Reaffirmation of the myth

What might remain to be seen are the films that reaffirm the myth. These films usually try to distance themselves from the myth, while at the same time attempting to understand what it was about the myth that attracted attention in the first place. Perhaps coming closest to this mode of film is Avengers Infinity Wars (2018). Here we are presented with the ageold struggle between good and evil. However, things are not so black-and-white this time. The film’s antagonist is not a raging psychopath who wants to see the world burn just for the sake of it; he is motivated by what we might call a moral dilemma. In wanting to kill half of all life in the universe, Thanos hopes to bring about less suffering in general. Moreover, the moral authority on which the Avengers continually rely when saving the world, as foreshadowed in previous films, has been undermined; in their attempts to save the universe, they also wreak havoc and cause costly damage. The film is therefore offering us an alternative way to understand the genre; we are confronted by two opposing wills, each positing valid arguments for why they are right. Further evidence for this break in convention is that the film ends with Thanos as the victor, having accomplished his task, including killing off many of the heroes whose arcs we have been experiencing over the past two decades.

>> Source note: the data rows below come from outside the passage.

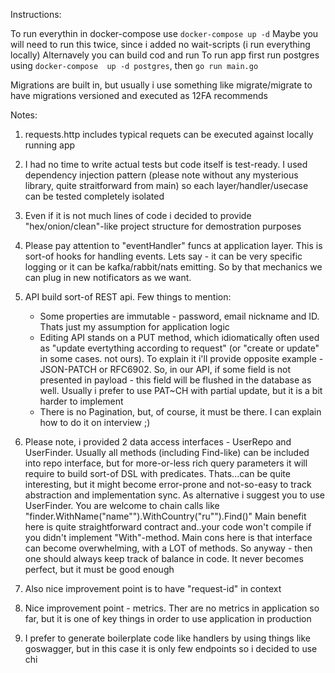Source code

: Instructions:

 To run everythin in docker-compose use `docker-compose up -d`
 Maybe you will need to run this twice, since i added no wait-scripts (i run everything locally)
 Alternavely you can build cod and run
 To run app first run postgres using `docker-compose  up -d postgres`, then `go run main.go`
 
  
 
 Migrations are built in, but usually i use something like migrate/migrate to have migrations versioned and executed as 12FA recommends
 
Notes:
1) requests.http includes typical requets can be executed against locally running app
2) I had no time to write actual tests but code itself is test-ready. I used dependency injection pattern (please note without any
mysterious library, quite straitforward from main) so each layer/handler/usecase can be tested completely isolated
3) Even if it is not much lines of code i decided to provide "hex/onion/clean"-like project structure for demostration purposes
4) Please pay attention to "eventHandler" funcs at application layer. This is  sort-of hooks for handling events. Lets say - it can be very specific
logging or it can be kafka/rabbit/nats emitting. So by that mechanics we can plug in new notificators  as we want.
5) API build sort-of REST api. Few things to mention:
    * Some properties are immutable - password, email nickname and ID. Thats just my assumption for application logic
    * Editing API stands on a PUT method, which idiomatically often used as "update evertything according to request" 
    (or "create or update" in some cases. not ours). To explain it i'll provide opposite example - JSON-PATCH or RFC6902. So, in 
    our API, if some field is not presented in payload - this field will be flushed in the database as well. Usually i prefer to use
    PAT~CH with partial update, but it is a bit harder to implement
    * There is no Pagination, but, of course, it must be there. I can explain how to do it on interview ;)
    
6) Please note, i provided 2 data access interfaces - UserRepo and UserFinder. Usually all methods (including Find-like) can be included
into repo interface, but for more-or-less rich query parameters it will require to build sort-of DSL with predicates.
Thats...can be quite interesting, but it might become error-prone and not-so-easy to track abstraction and implementation sync.
As alternative i suggest you to use UserFinder. You are welcome to chain calls like "finder.WithName("name"").WithCountry("ru"").Find()"
Main benefit here is quite straightforward contract and..your code won't compile if you didn't implement "With"-method. Main cons here
is that interface can become overwhelming, with a LOT of methods. So anyway - then one should always keep track of balance in code. 
It never becomes perfect, but it must be good enough
7) Also nice improvement point is to have "request-id" in context
8) Nice improvement point - metrics. Ther are no metrics in application so far, but it is one of key things in order to use
application in production
9) I prefer to generate boilerplate code like handlers by using things like goswagger, but in this case it is only few endpoints so 
i decided to use chi
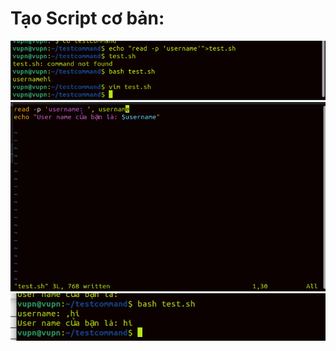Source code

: # Tạo Script cơ bản:  
![Alt](https://github.com/sys6101/vupncloud/raw/main/Picture/Linux/sc1.png)
![Alt](https://github.com/sys6101/vupncloud/raw/main/Picture/Linux/sc2.png) 
![Alt](https://github.com/sys6101/vupncloud/raw/main/Picture/Linux/sc3.png)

What is clear from the above, then, is that it appears the genre is on its way to closing the loop. There may not be much left in the myth to surprise us with, and so we may well be nearing the end of the superheroes’ dominance of Hollywood. We will probably see a few more years of big releases before the genre starts to peter out. Which leaves us with an interesting question: where to next? Some speculate that the next logical move for big Hollywood genre fodder might be video games. This has already started with the likes of Assassin’s Creed and, in some respects, Ready Player One. But, as these early examples are still rare and not quite yet a full-blown genre in its own right, it is far from certain.